Запой сделал свое дело. Когда-то красивое лицо Дарьи стало дряблым. Глаза были безжизненны и тусклы. Целыми днями женщина не выходила из комнаты, а заслышав шаги мужа, в страхе закрывалась на ключ. Единственным человеком в доме Фирсовых, искренне жалевшим ее, был глухонемой дворник Стафей. Встречая иногда на дворе хозяйку, он жалобно мычал, сокрушенно качая стриженной под кружок головой. Дарья печально улыбалась, показывая на локоны седых волос, и прикладывала указательный палец ко лбу.
«Поседела от дум», — читал глухонемой по ее мимике и, вздыхая, вел с ней свой немой разговор.
«Уйдем из этого дома, уедем в степь, на заимку», — просил Стафей.
Дарья отрицательно покачала головой.
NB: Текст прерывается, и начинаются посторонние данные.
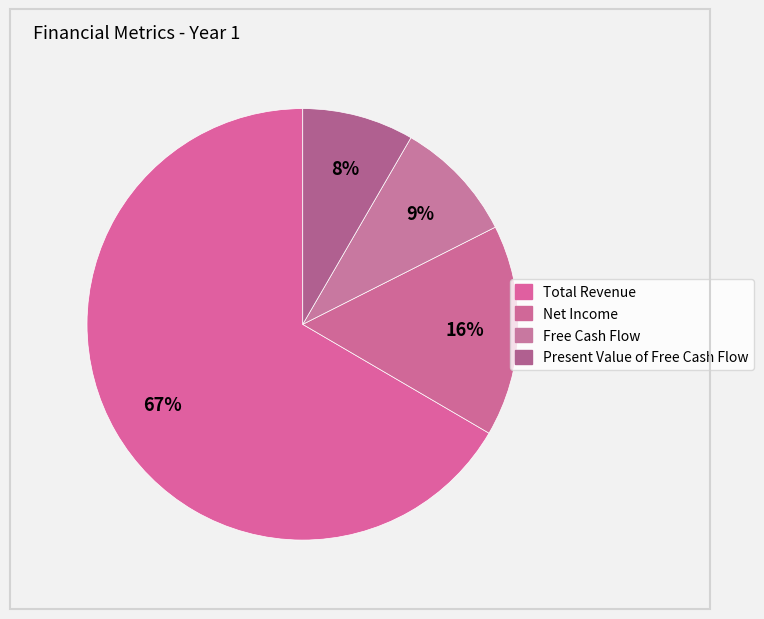

What percentage is the Net Income slice, to the nearest percent?

16%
Она не могла оставить этот дом, она все еще любила Сергея. Закрыв лицо руками, женщина поспешно отходила от дворника. Стафей грозил огромным кулаком фирсовскому дому и, опустившись на скамейку, долго сидел в задумчивости.
Василиса Терентьевна не раз пыталась говорить со снохой, увещевала, стыдила, но бесполезно.
Сергей окончательно махнул рукой на жену.
Развязка пришла неожиданно. В августе, когда он уехал с Элеонорой на ближайшую ярмарку, Дарья повесилась. Хоронили ее скромно. За гробом шла Василиса Терентьевна, Стафей и несколько старушек. Когда на могиле вырос холмик, глухонемой припал к свежей земле и долго лежал неподвижно. Утром он собрал свои пожитки и ушел неизвестно куда.
Настал октябрь. Улетели птицы, стало неуютно, пасмурно. Крупные капли дождя неторопливо стекали с окон. Никита, кутаясь в халат, сидел в глубоком кресле, напоминая старую нахохлившуюся птицу в опустевшем гнезде.